The mouse was placed on a hot plate set at 50 ± 1°C or 55 ± 1°C. The latency time was recorded when the reaction of the hind paw (licking, shaking, or lifting) first appeared. The cut-off times (40 s for 50°C and 20 s for 55°C) were used to avoid tissue damage. Mice were tested a total of 3 times with an inter-trial interval of 10 min. The average of 3 repeated measurements was calculated as the final latency time.

Tail-flick test.

The tail-flick reflex was measured using a 50 W projector lamp which produced noxious radiant heat. The TF latencies to reflexive removal of the tail from the heat were recorded for 3 repeated measurements with an inter-trial interval of 30 min. The cut-off time of 10 s was used to avoid heat damage to the tail.

Open field test.

The open field test was performed as previously described²⁹. The open field consisted of an opaque cube (40 × 40 × 30.5 cm) and was divided into a center zone (20 × 20 cm) and an outer zone as the periphery. A single mouse was placed into the arena center and allowed to explore freely for 15 min with dim illumination. The movement traces were tracked using tracking master v3.0 system and all measurements (total distance, time in the center, entries) were quantified relative to the mouse body.

Elevated plus maze.

The EPM apparatus consisted of 2 open arms (30 × 5 cm) and 2 closed arms (30 × 5 × 30 cm) which were perpendicular to each other and intersected by a central platform (5 × 5 cm). The maze was 70 cm high from the floor. For each test, the mouse was individually placed into the center of the apparatus and allowed to explore freely for 5 min with dim illumination. A tracking master v3.0 system was used to track the mouse movement.
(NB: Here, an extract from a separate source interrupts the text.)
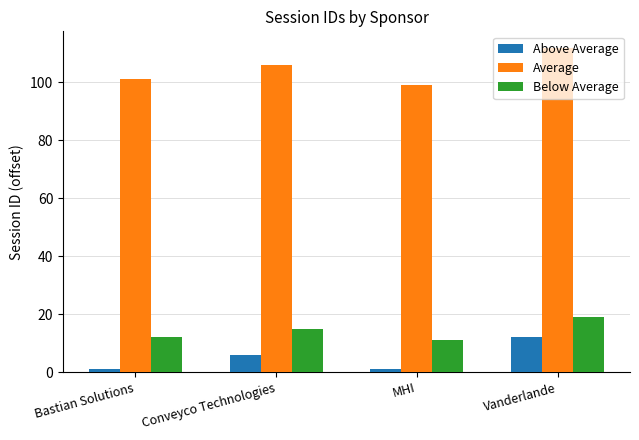

How many bars are there in total?

12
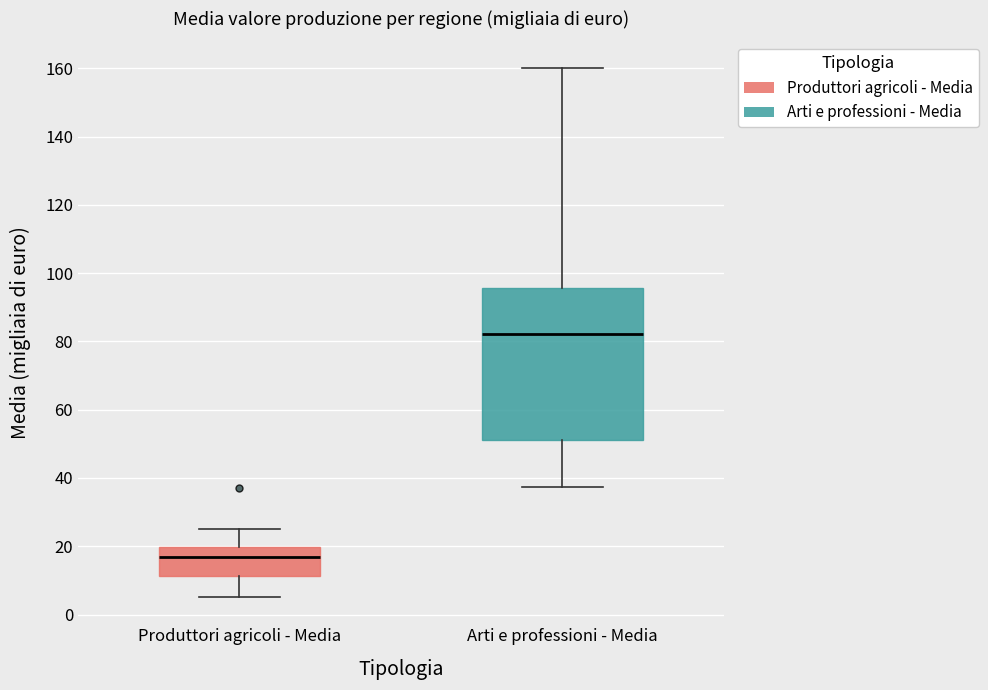

Where does the lower whisker of the box for Arti e professioni - Media end on the y-axis? The values are not printed on the chart, so give them approximately, as read against the axis.

38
The number of entries, time spent in the open arm, and total distance were quantified relative to the mouse body.

Conditioned place aversion test.

In the conditioned place aversion test (CPA), the mice were preconditioned on the first days, and they were allowed to explore the chamber for 15 min freely. The time they spent in each chamber was recorded and analyzed. On the second day, the mice with the CNO injection were paired with a randomly chosen chamber for 15 min in the morning; 4 to 6 h later, the mice with the saline treatment were paired with the other chamber for 15 min in the afternoon. After 3 days of pairing, the mice were allowed to explore all the chambers for 15 min on the fifth day. The time spent in every chamber was analyzed to understand chamber preference. The preference index was calculated as the time spent in the CNO-paired chamber minus the time spent in the saline-paired chamber.

Statistical analysis.

All data was reported as means ± SEM. OriginPro 2021, GraphPad Prism 9, and SPSS 22.0 software were used for figure plotting and data analysis. Two-tail paired or unpaired t test was used to examine statistical differences between the 2 groups. One-way ANOVA followed by Dunnett T3 post hoc test was used for comparison among multiple groups. Two-way ANOVA followed by Sidak multiple comparisons test was used to identify significant differences among multiple groups with 2 impact factors. The significance levels of the statistical tests were presented as *p p p p > 0.05.